Feb 03
Feb 03
When I first began to write about jazz it was, in a manner of speaking, my attempt at a naïve emulation of Whitney Balliett, the great New Yorker jazz writer, who died last week at 80 years of age. And in fact, for most of 20 years, I have carried on a “Letters to a Young Poet” imaginary conversation with the man. I suspect I am not alone, and that others (Adam Gopnik, Anthony Lane—although he seems more like a Pauline Kael man, maybe Lawrence Weschsler) were also children of the New Yorker impulse—fed on a greedy diet and longing for the likes of AJ Liebling, Joseph Mitchell, Philip Wylie, etc.
Fifteen years passed—before I was accorded much feature-space—where I wrote nothing but blurbs, short listings, soothed by the knowledge that Balliett (as well as mavericks like the recently departed George WS Trow) excelled in the finite landscape of 100-words-or-less. The challenge of capturing the gestural, impressionistic, even cinematic qualities of jazz and its practitioners with a mastery of language and allusion, zen-koan patience, musicality, rhythm, and poetic efficiency became an art-form unto itself. In an optimistic, Blakean augury, I learned from Balliett to “see a world in a grain of sand, And. . . Hold Infinity,” not only in the palm of my hand, but, with utmost care and economy, in the precious space of a few short fractions of column inch. Adam Gopnik eulogizing Balliett wrote, “You could make a style of your own just by stealing some of his pet adjectives: owlish, transparent, weightless. . ..” I have and still do.

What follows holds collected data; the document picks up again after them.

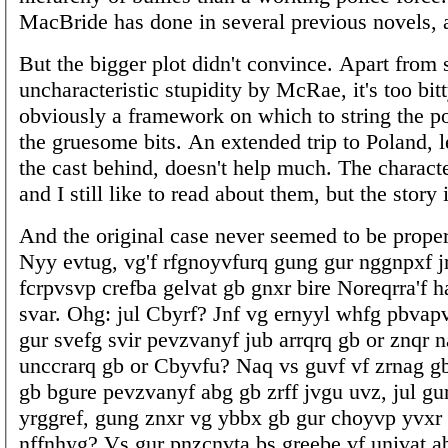
MacBride has done in several previous novels, 
But the bigger plot didn't convince. Apart from
uncharacteristic stupidity by McRae, it's too bitt
obviously a framework on which to string the po
the gruesome bits. An extended trip to Poland, 
the cast behind, doesn't help much. The characte
and I still like to read about them, but the story i
And the original case never seemed to be proper
Nyy evtug, vg'f rfgnoyvfurq gung gur nggnpxf jr
fcrpvsvp crefba gelvat gb gnxr bire Noreqrra'f h
svar. Ohg: jul Cbyrf? Jnf vg ernyyl whfg pbvap
gur svefg svir pevzvanyf jub arrqrq gb or znqr n
unccrarq gb or Cbyvfu? Naq vs guvf vf zrnag gb 
gb bgure pevzvanyf abg gb zrff jvgu uvz, jul gu
yrggref, gung znxr vg ybbx gb gur choyvp yvxr
nffnhyg? Vs gur pnzcnvta bs greebe vf univat a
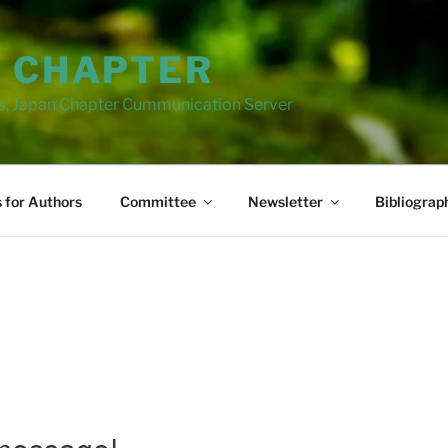
N CHAPTER
ns, Japan Chapter Cummunication Server
s for Authors
Committee
Newsletter
Bibliograp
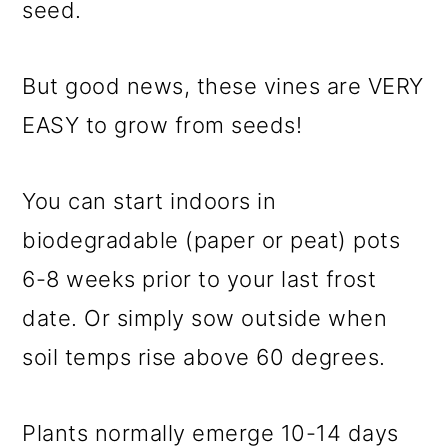
seed.
But good news, these vines are VERY
EASY to grow from seeds!
You can start indoors in
biodegradable (paper or peat) pots
6-8 weeks prior to your last frost
date. Or simply sow outside when
soil temps rise above 60 degrees.
Plants normally emerge 10-14 days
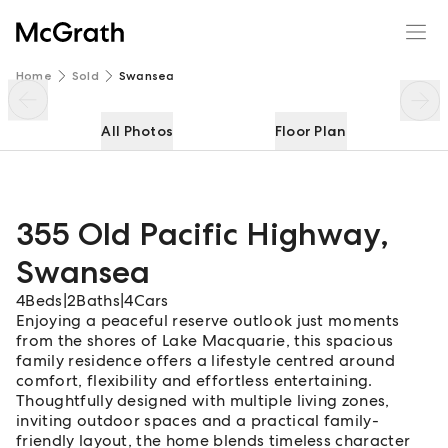
355 Old Pacific Highway
Enquire
Share
Home
Sold
Swansea
All Photos
Floor Plan
355 Old Pacific Highway
,
Swansea
4
Beds
|
2
Baths
|
4
Cars
Enjoying a peaceful reserve outlook just moments
from the shores of Lake Macquarie, this spacious
family residence offers a lifestyle centred around
comfort, flexibility and effortless entertaining.
Thoughtfully designed with multiple living zones,
inviting outdoor spaces and a practical family-
friendly layout, the home blends timeless character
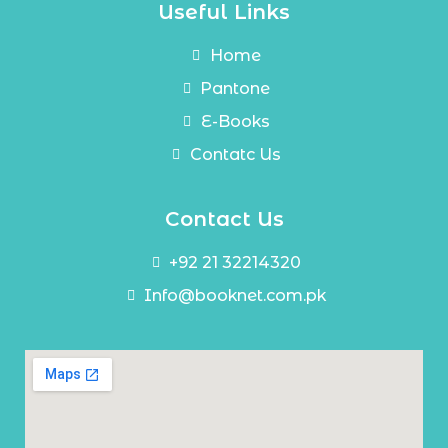
Useful Links
Home
Pantone
E-Books
Contatc Us
Contact Us
+92 21 32214320
Info@booknet.com.pk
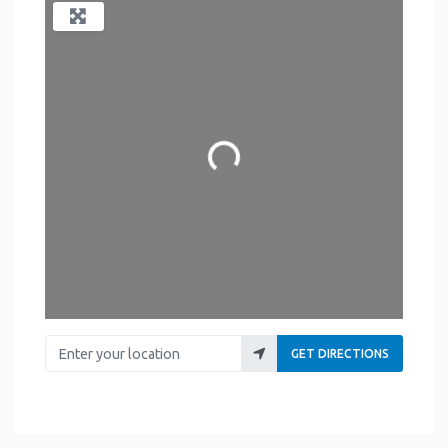
Loading...
Enter your location
GET DIRECTIONS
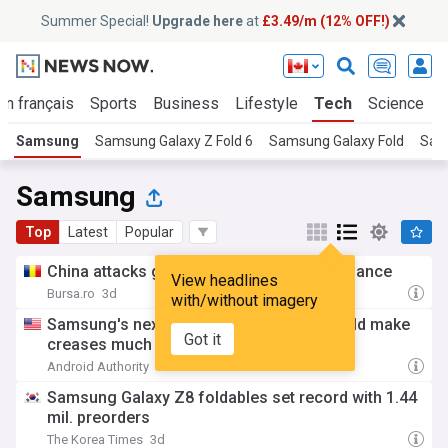
Summer Special!
Upgrade here
at
£3.49/m (12% OFF!)
En français
Sports
Business
Lifestyle
Tech
Science
Samsung
Samsung Galaxy Z Fold 6
Samsung Galaxy Fold
Sam
Samsung
Top
Latest
Popular
China attacks global memory chips dominance
View headlines
Bursa.ro
3d
with/without imagery
Samsung's next foldable display trick could make
Got it
creases much less noticeable
Android Authority
3d
Samsung Galaxy Z8 foldables set record with 1.44
mil. preorders
The Korea Times
3d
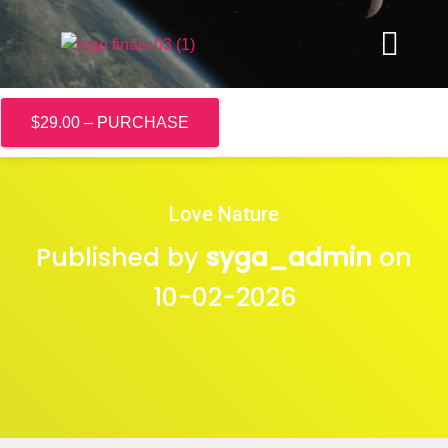
$29.00 – PURCHASE
Love Nature
Published by
syga_admin
on
10-02-2026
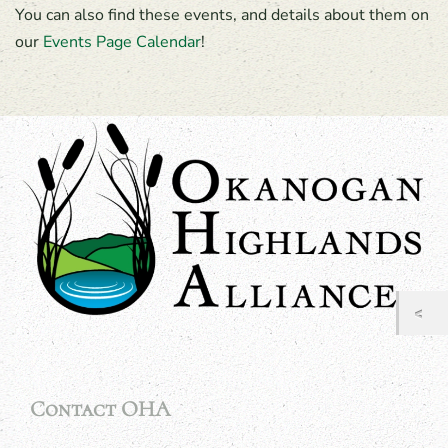
You can also find these events, and details about them on
our
Events Page Calendar
!
Contact OHA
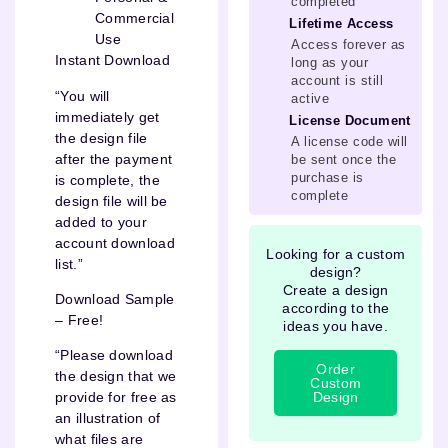
completed
Commercial
Lifetime Access
Use
Access forever as
Instant Download
long as your
account is still
“You will
active
immediately get
License Document
the design file
A license code will
after the payment
be sent once the
purchase is
is complete, the
complete
design file will be
added to your
account download
Looking for a custom
list.”
design?
Create a design
Download Sample
according to the
– Free!
ideas you have.
“Please download
Order
the design that we
Custom
Design
provide for free as
an illustration of
what files are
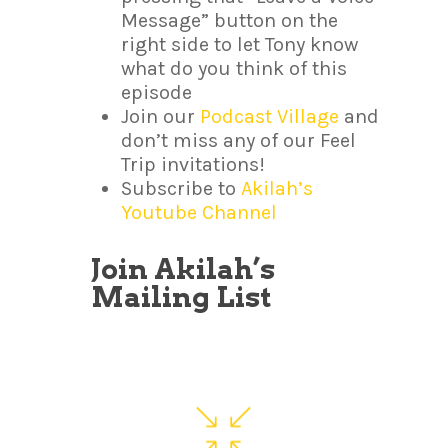
Message” button on the
right side to let Tony know
what do you think of this
episode
Join our
Podcast Village
and
don’t miss any of our Feel
Trip invitations!
Subscribe to
Akilah’s
Youtube Channel
Join Akilah’s
Mailing List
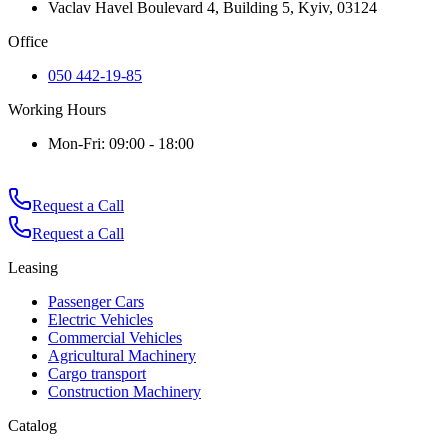
Vaclav Havel Boulevard 4, Building 5, Kyiv, 03124
Office
050 442-19-85
Working Hours
Mon-Fri: 09:00 - 18:00
Request a Call
Request a Call
Leasing
Passenger Cars
Electric Vehicles
Commercial Vehicles
Agricultural Machinery
Cargo transport
Construction Machinery
Catalog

In the spirit of jazz innovation, I think of it (to borrow from Charlie Parker) as “Thriving on a Riff.”
Jack McDuff once told me that the most important thing to do (for a musician) is “always establish the scene of the crime.” Whitney Balliett achieved that by veering away from I’m-so-hip or theory-rich analysis and noir-ish jazz cliché—rather opting for a cosmology that was rich in poetry, metaphor, and an elevated (but never precious) literary tone. Balliett was a vivid thinker and a daring prose stylist in the same pantheon with such mid-century cultural critics as Liebling, Philip Wylie, Otis Ferguson, Dwight Macdonald, Joseph Mitchell and Pauline Kael. And he was ours.
Some of his more apt, painterly portraits came about in pieces on some of the masterful, yet underappreciated figures of pre-bop jazz: Pee Wee Russell (“Thin and tallish, he has a parenthesis-like stoop, spidery fingers, and a long, wry, gentle face governed by a generous, wandering nose. When he plays , this already strinking facial arrangement, which is overlaid with an endless grille of wrinkles and furrows, becomes knotted in unbelievable grimaces of pain, as if the music were pulling unbearable tight an inner drawstring”), Sidney Catlett (“sat at his drums with Prussian erectness,his trunk motionless and his arms [weighted by hands that made drumsticks look like matches] moving so fast that they seemed to be lazily spinning in slow motion”), Jimmy Rushing (who “always sounded as if he were wearing spats and morning coat and just had a good laugh”) and Roy Eldridge (“His style is wild and dancing and nervous, he seems to bite at, instead of merely blow, his notes”), among many others.
For anyone coming of age during the ‘80s, Balliett was a breath of tweedy, anachronistic fresh air—devoid of irony, sneer, with one foot in the classic New York of the Algonquin and Café Society, two-steps away from all the literature with a capital “L” that The New Yorker was known for, and smack dab in the middle of the jazz corner of the world. As a teenager discovering jazz, I read (with often perplexed wonder) pieces on Blossom Dearie, Red Allen, Tony Bennett, Alec Wilder, Mabel Mercer, Paul Desmond, Nellie Lutcher, Cecil Taylor, Red Norvo, and Dave Frishberg, etc.; and was as seduced by the musicality of his version of, “how a beautiful music grew, flourished, and (possibly) began the long trek back to its native silences,” as I was by the music itself.
I can’t say it any better than Adam Gopnik, who wrote that Balliett, “believed in the swinging, witty sounds [jazz musicians] made, and kept a faith, both mystical and defiant, that their work mattered as much as that of any novelist or painter, that the air they set vibrating in a room somewhere at night would go on resonating long after the room was gone. He made sure that it did. Delicate poets of deep emotion, he preserved their sound, and ended as one of them.”
For his love and commitment to the Sound of Surprise, I’m deeply grateful. As I keep on wondering with the wondering and writing bits pocketed from (and inspired by) Balliett’s gentle, avuncular, literary-rich legacy, I’d be playing a losing game of liar’s dice if I didn’t stop occasionally and ask myself, What Would Whitney Balliett Do?